▶ _WORK ORDER_:
Everything in the listing should be set down exactly, apart from the pictures.

▶ _DATA RECORDS_:
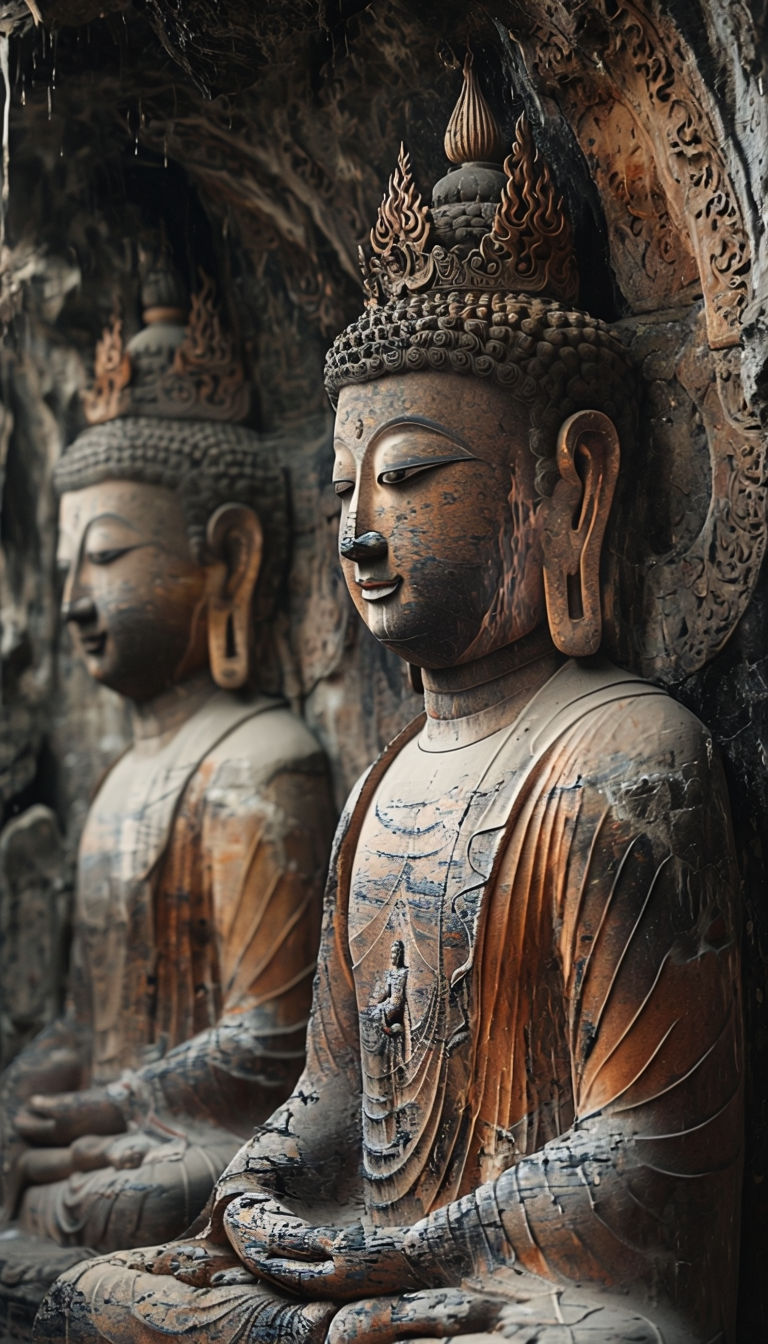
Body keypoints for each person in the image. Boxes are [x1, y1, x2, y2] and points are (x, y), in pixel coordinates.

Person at [35, 58, 742, 1344]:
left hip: (527, 1293)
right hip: (368, 1274)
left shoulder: (627, 758)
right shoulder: (374, 788)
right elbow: (323, 1097)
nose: (359, 533)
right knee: (90, 1289)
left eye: (410, 475)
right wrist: (254, 1191)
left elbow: (652, 1147)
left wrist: (414, 1250)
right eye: (345, 489)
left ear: (572, 485)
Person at [0, 259, 334, 1297]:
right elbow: (89, 1018)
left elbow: (277, 1037)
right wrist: (40, 1085)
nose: (73, 601)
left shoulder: (266, 765)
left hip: (199, 1149)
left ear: (229, 560)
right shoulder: (112, 790)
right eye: (64, 571)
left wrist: (111, 1109)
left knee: (132, 1201)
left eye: (104, 559)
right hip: (120, 1140)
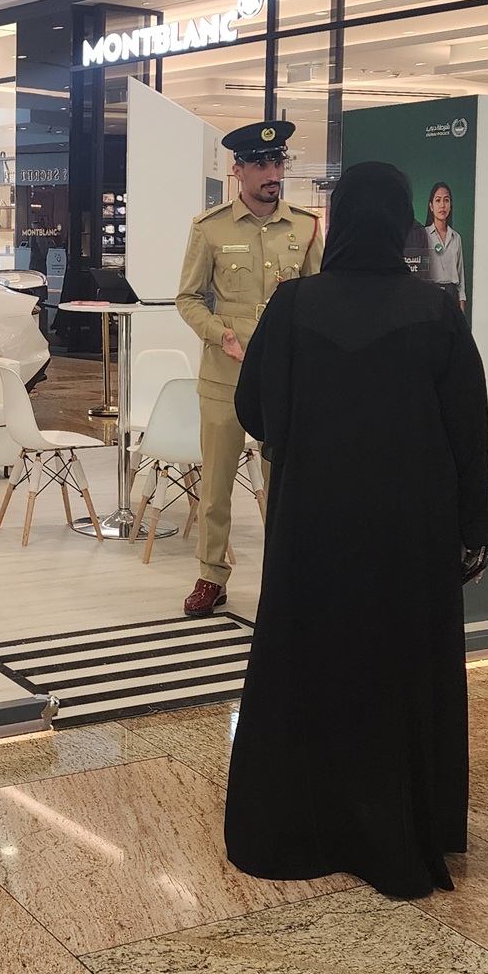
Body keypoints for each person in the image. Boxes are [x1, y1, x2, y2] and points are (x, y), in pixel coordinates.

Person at [224, 162, 488, 899]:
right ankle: (401, 822)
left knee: (312, 657)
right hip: (410, 528)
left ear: (338, 220)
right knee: (399, 662)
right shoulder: (434, 310)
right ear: (403, 223)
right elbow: (467, 429)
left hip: (314, 522)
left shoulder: (293, 304)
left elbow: (253, 408)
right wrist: (474, 523)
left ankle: (306, 816)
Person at [174, 120, 323, 617]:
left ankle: (284, 580)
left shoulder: (305, 226)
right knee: (216, 487)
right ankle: (211, 576)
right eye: (261, 164)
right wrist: (220, 333)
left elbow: (318, 296)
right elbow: (188, 298)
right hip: (224, 377)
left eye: (277, 162)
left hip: (284, 380)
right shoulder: (210, 227)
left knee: (283, 488)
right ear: (237, 170)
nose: (272, 173)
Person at [421, 181, 465, 310]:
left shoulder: (456, 237)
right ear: (431, 206)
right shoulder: (423, 235)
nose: (442, 205)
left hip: (452, 296)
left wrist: (461, 309)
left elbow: (461, 279)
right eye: (438, 200)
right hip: (430, 295)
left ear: (450, 206)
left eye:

▶ _OUTPUT OF THE TASK_:
Body keypoints for each person in the image. Boxes are [x1, y1, x2, y2] and points are (x, y), in pixel coordinates.

Person at [35, 58, 742, 1344]:
left hip: (527, 1293)
right hip: (368, 1274)
left shoulder: (627, 758)
right shoulder: (374, 788)
right elbow: (323, 1097)
nose: (359, 533)
right knee: (90, 1289)
left eye: (410, 475)
right wrist: (254, 1191)
left elbow: (652, 1147)
left wrist: (414, 1250)
right eye: (345, 489)
left ear: (572, 485)
Person at [0, 259, 334, 1297]:
right elbow: (89, 1018)
left elbow: (277, 1037)
right wrist: (40, 1085)
nose: (73, 601)
left shoulder: (266, 765)
left hip: (199, 1149)
left ear: (229, 560)
right shoulder: (112, 790)
right eye: (64, 571)
left wrist: (111, 1109)
left knee: (132, 1201)
left eye: (104, 559)
right hip: (120, 1140)
Body keypoints for each person in the image. Boxes are [x1, y1, x2, y2] and points are (x, y), in pixel coordinates.

Person at [224, 162, 488, 899]:
right ankle: (401, 822)
left knee: (312, 657)
right hip: (410, 528)
left ear: (338, 220)
right knee: (399, 662)
right shoulder: (434, 310)
right ear: (403, 223)
right elbow: (467, 429)
left hip: (314, 522)
left shoulder: (293, 304)
left elbow: (253, 408)
right wrist: (474, 523)
left ankle: (306, 816)
Person at [174, 120, 323, 617]:
left ankle: (284, 580)
left shoulder: (305, 226)
right knee: (216, 487)
right ankle: (211, 576)
right eye: (261, 164)
right wrist: (220, 333)
left elbow: (318, 296)
right elbow: (188, 298)
right hip: (224, 377)
left eye: (277, 162)
left hip: (284, 380)
right shoulder: (210, 227)
left knee: (283, 488)
right ear: (237, 170)
nose: (272, 173)
Person at [421, 181, 465, 310]:
left shoulder: (456, 237)
right ear: (431, 206)
right shoulder: (423, 235)
nose: (442, 205)
left hip: (452, 296)
left wrist: (461, 309)
left elbow: (461, 279)
right eye: (438, 200)
right hip: (430, 295)
left ear: (450, 206)
left eye:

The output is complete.